A motivated experimentalist is sought to focus on the study of direct reactions between energetic ions and surface adsorbates. Topics of interest include bond formation, leading to the production of vibrationally excited exotic molecules, as well as collision-induced dissociation of molecular ions. Electronic excitations and other energy loss mechanisms during these collisions are also of interest. A background in Chemical Physics is optimal for this position. The successful applicant will be required to operate a unique ion-beam surface scattering apparatus, where monoenergetic beams of generic ions with translational energy in the range between 1-1000eV, are generated, transported, and directed towards solid surfaces covered with reactive adsorbates. Reaction products and their energetics are subsequently analyzed using mass spectrometry and hemispherical energy analyzers. Good knowledge of UHV techniques, mass spectrometry, surface analysis, and some understanding of low-pressure plasmas are important background. The initial appointment is for one year, but is renewable depending on funding and performance. The starting salary depends on experience and qualifications. The position includes standard Caltech Postdoctoral Scholar benefits.
1) Experimental studies of Eley-Rideal reactions in astrochemical environments
We seek to understand the role of such reactions in cometary and proto-planetary environments, where solar wind interactions with surface-emitted neutral molecules produce ions, which are accelerated in the solar wind electric field to gain translational energy. Collisions with dust grains or the cometary nucleus can then lead to the formation of unusual molecular products. Specifically, we are interested in energetic interactions of water, carbon monoxide, and carbon dioxide ions with interplanetary dust and cometary nucleus surfaces.

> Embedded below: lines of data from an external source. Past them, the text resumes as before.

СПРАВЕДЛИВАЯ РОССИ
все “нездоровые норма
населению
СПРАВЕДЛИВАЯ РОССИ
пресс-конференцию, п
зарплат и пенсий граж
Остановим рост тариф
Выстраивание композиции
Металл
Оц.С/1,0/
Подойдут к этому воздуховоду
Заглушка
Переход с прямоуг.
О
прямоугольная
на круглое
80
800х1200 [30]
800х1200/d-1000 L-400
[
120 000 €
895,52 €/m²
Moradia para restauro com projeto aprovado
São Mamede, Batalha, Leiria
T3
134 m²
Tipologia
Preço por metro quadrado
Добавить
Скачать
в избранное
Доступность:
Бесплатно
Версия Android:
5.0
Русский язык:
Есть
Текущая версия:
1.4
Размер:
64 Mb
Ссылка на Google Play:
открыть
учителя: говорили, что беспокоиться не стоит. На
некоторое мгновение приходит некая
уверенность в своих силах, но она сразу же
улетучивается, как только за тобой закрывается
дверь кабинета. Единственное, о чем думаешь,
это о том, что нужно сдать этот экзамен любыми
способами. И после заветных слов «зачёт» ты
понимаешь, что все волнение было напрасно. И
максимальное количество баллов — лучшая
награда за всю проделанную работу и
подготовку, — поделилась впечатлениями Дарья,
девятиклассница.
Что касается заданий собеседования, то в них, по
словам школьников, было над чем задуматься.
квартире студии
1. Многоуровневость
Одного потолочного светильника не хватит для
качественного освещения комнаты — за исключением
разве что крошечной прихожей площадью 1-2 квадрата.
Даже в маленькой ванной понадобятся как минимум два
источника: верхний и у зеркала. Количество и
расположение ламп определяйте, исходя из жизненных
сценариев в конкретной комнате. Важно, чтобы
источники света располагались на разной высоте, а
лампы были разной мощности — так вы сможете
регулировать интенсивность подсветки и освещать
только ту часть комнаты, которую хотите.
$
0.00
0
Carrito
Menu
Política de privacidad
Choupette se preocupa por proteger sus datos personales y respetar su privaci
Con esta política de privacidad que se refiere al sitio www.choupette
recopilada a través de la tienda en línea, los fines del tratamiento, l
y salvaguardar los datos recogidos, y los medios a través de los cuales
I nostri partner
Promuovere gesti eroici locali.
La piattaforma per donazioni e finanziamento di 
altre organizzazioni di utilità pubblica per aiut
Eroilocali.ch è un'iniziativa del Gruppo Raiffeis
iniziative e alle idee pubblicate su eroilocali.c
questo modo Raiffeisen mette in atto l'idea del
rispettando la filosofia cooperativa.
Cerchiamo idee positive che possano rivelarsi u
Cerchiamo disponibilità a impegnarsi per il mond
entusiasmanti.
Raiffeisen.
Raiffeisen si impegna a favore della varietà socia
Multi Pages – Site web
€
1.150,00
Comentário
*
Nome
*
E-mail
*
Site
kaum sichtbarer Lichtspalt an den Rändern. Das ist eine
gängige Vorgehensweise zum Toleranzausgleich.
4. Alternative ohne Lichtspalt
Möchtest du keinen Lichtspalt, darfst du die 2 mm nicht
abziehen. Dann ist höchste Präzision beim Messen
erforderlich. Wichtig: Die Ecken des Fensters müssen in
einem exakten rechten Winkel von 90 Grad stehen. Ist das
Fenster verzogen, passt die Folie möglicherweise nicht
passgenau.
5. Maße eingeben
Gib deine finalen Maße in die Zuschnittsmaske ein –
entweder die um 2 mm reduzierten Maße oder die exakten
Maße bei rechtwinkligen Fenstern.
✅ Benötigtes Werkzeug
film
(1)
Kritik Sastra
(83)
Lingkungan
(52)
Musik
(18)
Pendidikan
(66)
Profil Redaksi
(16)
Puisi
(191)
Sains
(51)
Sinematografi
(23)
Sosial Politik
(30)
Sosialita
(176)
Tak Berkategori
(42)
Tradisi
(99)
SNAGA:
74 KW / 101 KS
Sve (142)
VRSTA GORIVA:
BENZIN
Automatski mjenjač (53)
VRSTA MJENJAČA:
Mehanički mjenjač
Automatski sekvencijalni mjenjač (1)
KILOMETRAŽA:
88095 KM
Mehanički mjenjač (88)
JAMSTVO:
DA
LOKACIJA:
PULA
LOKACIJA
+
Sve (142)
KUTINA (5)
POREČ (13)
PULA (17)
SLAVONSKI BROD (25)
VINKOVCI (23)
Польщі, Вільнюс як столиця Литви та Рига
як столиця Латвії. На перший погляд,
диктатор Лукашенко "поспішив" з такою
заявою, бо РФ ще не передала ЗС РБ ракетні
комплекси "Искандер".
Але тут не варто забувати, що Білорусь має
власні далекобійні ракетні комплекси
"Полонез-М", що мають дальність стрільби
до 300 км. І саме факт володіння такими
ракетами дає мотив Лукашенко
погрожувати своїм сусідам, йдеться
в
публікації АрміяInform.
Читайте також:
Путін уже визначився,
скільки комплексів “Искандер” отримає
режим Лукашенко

2) Computational studies of moderate energy (20eV - 200eV) ion-surface dynamics
We seek to understand energy partitioning and reactivity in energetic projectile collisions with surfaces containing adsorbates. Interactions of interest include energy and charge transfer, orientation effects, electronic and ro-vibrational excitations, bond breaking and new bond formation. Exotic reactions at surfaces driven by kinetic energy represent a new area of chemical physics. We want to explore non-minimum energy reaction pathways, such as those mediated by excited (Rydberg) states, that lead to surprising products.